General Misfire- Can be caused my many things.

  • Belt-An hour glassed or burnt belt will cause the motor to pick up on skips as the belt goes around

  • Spark Plugs- A spark plug that is old, damaged or dirty. If the spark plug isnt gapped correctly the boost can also blow the spark out and cause a miss.

  • Coil-The coil can cause misfires. We have replaced a few, but the most common problem we see with them is when they are mounted right next to a bov, they can rub the wiring raw and bare and short them out on the bov.

  • Plug Wires-Bad plug wires are pretty common, they are delicate wires and are known to get stuck on the coil. If you aren’t careful they are easy to damage.

  • Injectors-Injectors can stick open or not open at all and cause a misfire. If an injector is suspected, switch the injectors and see if the misfire moves to the other cylinder.

  • Intercooler(Turbo Models)-Intercoolers in the intake plenum are notorious for leaking and injecting coolant into the intake and causing it to wash out the plugs. It will cause large clouds of white smoke and run like shit over a certain point in the throttle depending how bad the leak is.

  • Compression- If you lost compression in a cylinder it can cause hard starting and misfires. If the machine is still running, id check the air filter and make sure it didn’t fail and let dust go down the intake tube.

  • Timing-If your machine jumped timing it will cause compression loss and misfiring.

  • Fuel Volume/Pressure- Bad fuel pumps and clogged filters will cause misfire codes. Not getting enough fuel.

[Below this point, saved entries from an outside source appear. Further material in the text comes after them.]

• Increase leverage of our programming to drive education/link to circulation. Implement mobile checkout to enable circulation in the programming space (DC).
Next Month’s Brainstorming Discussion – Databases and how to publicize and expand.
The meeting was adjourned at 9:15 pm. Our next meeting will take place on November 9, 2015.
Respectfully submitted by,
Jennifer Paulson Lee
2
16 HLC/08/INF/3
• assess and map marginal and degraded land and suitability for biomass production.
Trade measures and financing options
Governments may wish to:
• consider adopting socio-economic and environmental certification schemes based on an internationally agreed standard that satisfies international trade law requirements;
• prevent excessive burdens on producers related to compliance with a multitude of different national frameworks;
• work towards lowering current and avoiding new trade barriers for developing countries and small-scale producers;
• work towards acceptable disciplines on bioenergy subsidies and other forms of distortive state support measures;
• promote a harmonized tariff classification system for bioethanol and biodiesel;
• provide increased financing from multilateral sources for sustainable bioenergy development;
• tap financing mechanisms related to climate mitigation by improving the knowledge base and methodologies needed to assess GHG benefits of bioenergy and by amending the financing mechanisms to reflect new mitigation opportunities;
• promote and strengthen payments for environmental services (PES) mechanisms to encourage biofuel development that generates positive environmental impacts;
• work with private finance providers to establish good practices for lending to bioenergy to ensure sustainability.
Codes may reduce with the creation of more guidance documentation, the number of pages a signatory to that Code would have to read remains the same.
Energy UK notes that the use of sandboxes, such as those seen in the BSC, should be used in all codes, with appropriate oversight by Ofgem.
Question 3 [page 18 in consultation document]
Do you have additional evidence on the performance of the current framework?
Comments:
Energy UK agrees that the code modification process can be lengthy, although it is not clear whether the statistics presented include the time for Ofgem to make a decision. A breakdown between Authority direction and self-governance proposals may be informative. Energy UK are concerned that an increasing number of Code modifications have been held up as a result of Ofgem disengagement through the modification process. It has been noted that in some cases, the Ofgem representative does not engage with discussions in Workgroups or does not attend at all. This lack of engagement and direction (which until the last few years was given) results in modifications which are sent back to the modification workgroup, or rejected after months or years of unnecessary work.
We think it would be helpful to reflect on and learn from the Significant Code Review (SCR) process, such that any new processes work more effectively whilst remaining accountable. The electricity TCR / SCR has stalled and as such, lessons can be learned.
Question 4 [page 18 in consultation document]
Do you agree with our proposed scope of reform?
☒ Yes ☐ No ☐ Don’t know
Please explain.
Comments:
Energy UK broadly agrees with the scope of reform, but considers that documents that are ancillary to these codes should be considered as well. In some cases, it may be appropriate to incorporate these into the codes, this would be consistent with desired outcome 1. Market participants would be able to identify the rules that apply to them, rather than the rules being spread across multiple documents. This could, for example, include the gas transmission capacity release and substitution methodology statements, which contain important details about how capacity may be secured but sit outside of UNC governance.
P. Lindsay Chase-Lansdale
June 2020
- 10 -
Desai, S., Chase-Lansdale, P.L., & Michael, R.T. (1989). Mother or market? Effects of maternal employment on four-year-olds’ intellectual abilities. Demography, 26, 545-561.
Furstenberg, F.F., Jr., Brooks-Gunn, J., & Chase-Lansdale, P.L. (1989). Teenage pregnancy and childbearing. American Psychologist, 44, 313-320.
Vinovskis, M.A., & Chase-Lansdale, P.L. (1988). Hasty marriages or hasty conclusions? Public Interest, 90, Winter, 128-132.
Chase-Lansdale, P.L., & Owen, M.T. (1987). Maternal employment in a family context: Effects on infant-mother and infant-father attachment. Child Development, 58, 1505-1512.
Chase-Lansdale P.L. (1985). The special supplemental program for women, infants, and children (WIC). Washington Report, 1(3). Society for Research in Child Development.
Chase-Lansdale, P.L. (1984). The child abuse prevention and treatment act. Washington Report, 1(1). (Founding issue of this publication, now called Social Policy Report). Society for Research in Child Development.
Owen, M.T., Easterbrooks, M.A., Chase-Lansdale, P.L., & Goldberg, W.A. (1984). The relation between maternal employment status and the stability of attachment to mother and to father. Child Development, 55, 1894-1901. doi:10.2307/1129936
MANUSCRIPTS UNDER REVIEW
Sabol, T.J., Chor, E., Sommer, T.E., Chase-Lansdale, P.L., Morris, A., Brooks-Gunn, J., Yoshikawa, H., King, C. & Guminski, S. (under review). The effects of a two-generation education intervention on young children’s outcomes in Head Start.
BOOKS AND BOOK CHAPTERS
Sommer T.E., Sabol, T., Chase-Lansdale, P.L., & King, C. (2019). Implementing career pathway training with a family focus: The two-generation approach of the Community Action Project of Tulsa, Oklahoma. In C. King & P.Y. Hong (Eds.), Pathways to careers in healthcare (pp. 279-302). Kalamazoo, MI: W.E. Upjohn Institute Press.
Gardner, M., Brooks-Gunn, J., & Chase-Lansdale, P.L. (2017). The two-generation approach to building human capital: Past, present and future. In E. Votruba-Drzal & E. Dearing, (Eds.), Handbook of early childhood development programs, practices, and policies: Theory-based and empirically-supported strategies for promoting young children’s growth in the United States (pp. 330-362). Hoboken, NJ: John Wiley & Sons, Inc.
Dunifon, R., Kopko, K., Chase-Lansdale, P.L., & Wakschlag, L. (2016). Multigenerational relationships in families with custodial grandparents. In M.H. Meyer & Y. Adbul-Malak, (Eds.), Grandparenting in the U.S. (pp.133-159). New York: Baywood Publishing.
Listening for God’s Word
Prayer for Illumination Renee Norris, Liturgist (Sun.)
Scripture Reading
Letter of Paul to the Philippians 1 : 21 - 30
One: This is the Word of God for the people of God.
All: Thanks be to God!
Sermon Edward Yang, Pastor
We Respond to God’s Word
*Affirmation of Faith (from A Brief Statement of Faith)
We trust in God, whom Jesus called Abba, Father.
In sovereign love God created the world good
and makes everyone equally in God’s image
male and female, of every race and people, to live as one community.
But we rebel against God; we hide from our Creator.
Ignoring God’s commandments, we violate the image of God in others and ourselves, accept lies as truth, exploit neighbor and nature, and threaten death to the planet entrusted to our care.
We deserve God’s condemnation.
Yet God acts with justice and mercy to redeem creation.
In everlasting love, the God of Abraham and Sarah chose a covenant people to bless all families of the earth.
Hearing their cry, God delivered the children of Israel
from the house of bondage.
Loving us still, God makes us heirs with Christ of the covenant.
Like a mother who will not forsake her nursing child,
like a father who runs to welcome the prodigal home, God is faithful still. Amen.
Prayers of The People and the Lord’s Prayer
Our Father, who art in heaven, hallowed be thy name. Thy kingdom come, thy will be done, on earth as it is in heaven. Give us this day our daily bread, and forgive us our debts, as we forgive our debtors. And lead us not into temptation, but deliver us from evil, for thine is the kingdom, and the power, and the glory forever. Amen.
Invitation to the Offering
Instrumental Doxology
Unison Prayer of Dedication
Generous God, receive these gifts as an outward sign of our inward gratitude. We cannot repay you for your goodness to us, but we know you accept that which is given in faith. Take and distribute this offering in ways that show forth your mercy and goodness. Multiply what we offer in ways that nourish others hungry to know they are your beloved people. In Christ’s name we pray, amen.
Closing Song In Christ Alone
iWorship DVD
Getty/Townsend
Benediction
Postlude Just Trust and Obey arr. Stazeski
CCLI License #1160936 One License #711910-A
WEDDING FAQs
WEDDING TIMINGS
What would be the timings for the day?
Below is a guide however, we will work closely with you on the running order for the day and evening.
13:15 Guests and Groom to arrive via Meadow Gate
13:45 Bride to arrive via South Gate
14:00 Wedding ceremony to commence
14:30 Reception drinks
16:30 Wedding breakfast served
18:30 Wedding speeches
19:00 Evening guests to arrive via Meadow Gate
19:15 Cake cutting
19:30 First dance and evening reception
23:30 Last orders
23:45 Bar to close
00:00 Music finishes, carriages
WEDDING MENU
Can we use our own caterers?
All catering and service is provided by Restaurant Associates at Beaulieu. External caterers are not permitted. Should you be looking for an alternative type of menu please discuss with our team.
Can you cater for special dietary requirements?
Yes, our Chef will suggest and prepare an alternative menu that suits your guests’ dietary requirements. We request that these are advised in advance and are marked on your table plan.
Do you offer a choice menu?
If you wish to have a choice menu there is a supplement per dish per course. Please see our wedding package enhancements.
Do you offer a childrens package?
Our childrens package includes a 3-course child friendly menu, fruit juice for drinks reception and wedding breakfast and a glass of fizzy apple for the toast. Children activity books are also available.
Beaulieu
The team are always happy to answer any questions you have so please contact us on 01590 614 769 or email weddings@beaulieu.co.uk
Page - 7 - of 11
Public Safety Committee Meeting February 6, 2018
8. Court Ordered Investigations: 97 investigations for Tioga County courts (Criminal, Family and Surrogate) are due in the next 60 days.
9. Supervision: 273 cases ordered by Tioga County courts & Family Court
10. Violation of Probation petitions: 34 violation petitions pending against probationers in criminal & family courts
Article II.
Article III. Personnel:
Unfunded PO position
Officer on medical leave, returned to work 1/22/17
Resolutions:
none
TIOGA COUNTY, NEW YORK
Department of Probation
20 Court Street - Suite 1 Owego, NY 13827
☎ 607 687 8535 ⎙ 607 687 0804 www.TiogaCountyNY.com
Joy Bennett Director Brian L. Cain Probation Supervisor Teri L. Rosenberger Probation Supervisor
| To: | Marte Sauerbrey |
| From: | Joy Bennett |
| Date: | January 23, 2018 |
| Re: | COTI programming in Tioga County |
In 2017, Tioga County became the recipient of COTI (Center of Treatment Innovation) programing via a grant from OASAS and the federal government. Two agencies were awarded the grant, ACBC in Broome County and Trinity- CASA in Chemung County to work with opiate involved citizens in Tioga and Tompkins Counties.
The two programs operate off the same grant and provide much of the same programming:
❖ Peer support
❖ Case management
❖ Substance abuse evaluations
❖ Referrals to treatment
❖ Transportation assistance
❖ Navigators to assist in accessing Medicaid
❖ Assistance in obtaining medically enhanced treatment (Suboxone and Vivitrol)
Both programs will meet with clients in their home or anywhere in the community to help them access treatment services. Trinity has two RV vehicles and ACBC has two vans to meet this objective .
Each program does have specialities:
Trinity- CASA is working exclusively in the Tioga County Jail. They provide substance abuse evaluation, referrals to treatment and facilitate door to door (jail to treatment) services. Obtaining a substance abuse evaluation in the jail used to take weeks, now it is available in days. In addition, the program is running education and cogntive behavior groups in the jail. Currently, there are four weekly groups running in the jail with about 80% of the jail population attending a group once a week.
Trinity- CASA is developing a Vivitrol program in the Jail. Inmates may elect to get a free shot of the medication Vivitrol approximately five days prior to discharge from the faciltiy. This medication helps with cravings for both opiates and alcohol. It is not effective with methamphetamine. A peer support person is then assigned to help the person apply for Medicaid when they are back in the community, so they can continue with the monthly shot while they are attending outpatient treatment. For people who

  • Vac Line Leak/Bad BOV (Turbo Models)- This will present itself as backfiring and missing right when you start to build boost. the harder you push it the more it misses. This is caused by a split or leaky vac line that comes off the fuel pressure regulator. This can also be caused by a bad bov that has a hole or bad seal. Essentially if that line wont hold pressure then the boost wont cause the machine to build fuel pressure and it will lean out and miss. A turbo should build 2PSI fuel pressure for every 1psi of boost. At idle its 58PSI =/-2PSI so you cant run 58 at full throttle.